_Set task 1_
Print the passage of the offshore wind poll article that begins at the words "Widespread support comes" and stops after the words "CEO of AWEA.", matching it word for word.

— begin Excerpt —

Over 80% of the nation’s voters favor offshore wind energy.
Widespread support comes from both major political parties and every demographic group across the country, according to a national survey conducted by Public Opinion Strategies and released by the American Wind Energy Association (AWEA).
Voters across the board appreciate the benefits wind energy delivers, with Republicans overwhelmingly viewing wind as a clean, renewable, affordable power source that also reduces carbon emissions (88%) and keeps utility costs stable, while providing critical power to America’s densely populated areas (80%).
“Voters are strongly in favor of offshore wind energy, regardless of ideology or party affiliation,” says Tom Kiernan, CEO of AWEA.
“Republicans and Democrats alike see offshore wind as playing a key role in the nation’s future energy portfolio, providing tremendous economic and environmental benefits and helping stabilize the cost of electricity,” he adds.
According to the poll, both Democrats and Republicans prefer wind to the increased use of coal, nuclear or even natural gas. More than half of Republican voters think the U.S. should put more emphasis on producing domestic energy from both wind and solar (58% and 66%) than other forms of energy. A majority of voters think the wind energy industry will be more important to the country’s economy than oil and natural gas 10 years from now (57% to 43%). And 85% of voters agree wind energy is a clean, renewable, and affordable power source of the future, including 80% of Republicans.

— end Excerpt —

_Set task 2_
Please turn the lines in the rows below into a JSON list of strings, one per line with blank lines omitted, starting at the line that has "Enumerate all objects" and stopping after the line that has "Catalog all visible". Leave the pictures out of the answer.

— begin Material shown —

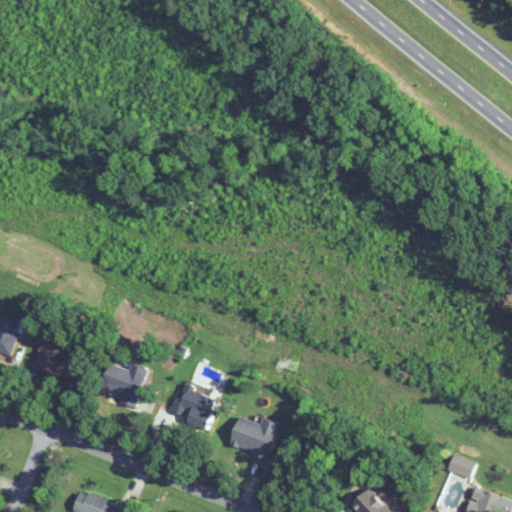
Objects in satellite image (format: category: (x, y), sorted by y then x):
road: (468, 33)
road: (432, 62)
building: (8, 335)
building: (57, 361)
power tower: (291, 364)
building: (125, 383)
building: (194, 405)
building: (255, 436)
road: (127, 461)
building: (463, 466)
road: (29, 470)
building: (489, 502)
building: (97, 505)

— end Material shown —
— begin Material shown —

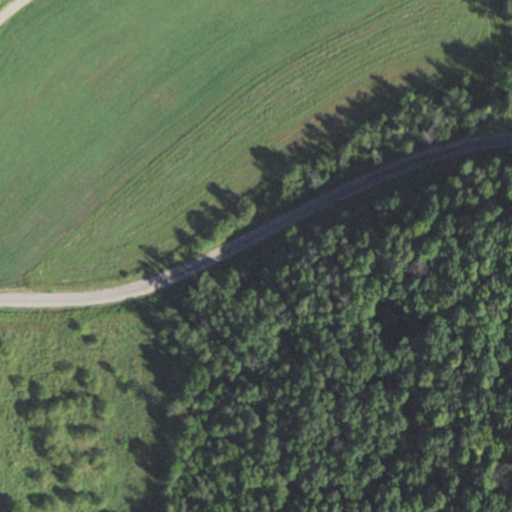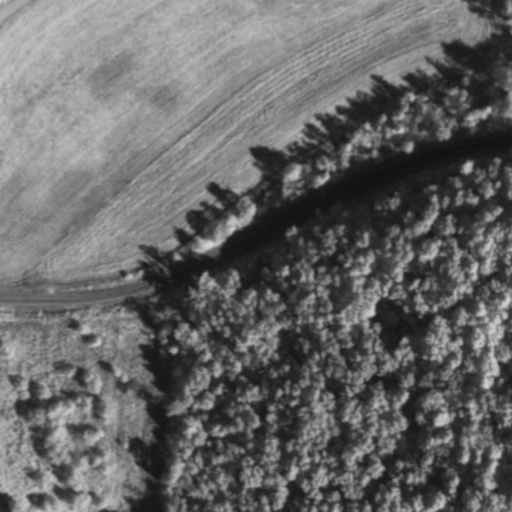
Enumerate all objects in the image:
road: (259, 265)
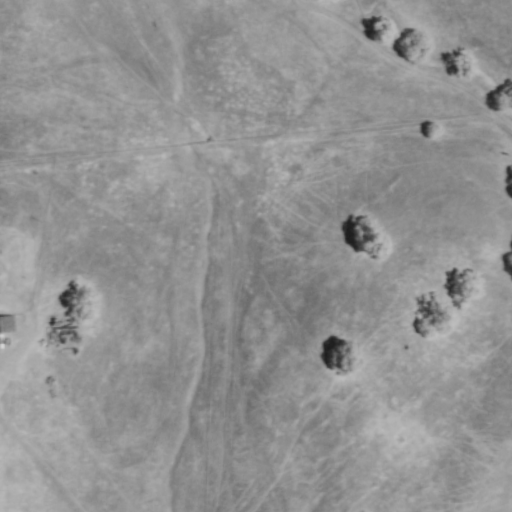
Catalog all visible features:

— end Material shown —
— begin Material shown —

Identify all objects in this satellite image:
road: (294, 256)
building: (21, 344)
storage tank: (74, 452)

— end Material shown —

_Correct result 1_
Widespread support comes from both major political parties and every demographic group across the country, according to a national survey conducted by Public Opinion Strategies and released by the American Wind Energy Association (AWEA).
Voters across the board appreciate the benefits wind energy delivers, with Republicans overwhelmingly viewing wind as a clean, renewable, affordable power source that also reduces carbon emissions (88%) and keeps utility costs stable, while providing critical power to America’s densely populated areas (80%).
“Voters are strongly in favor of offshore wind energy, regardless of ideology or party affiliation,” says Tom Kiernan, CEO of AWEA.

_Correct result 2_
[
  "Enumerate all objects in the image:",
  "road: (259, 265)",
  "Catalog all visible features:"
]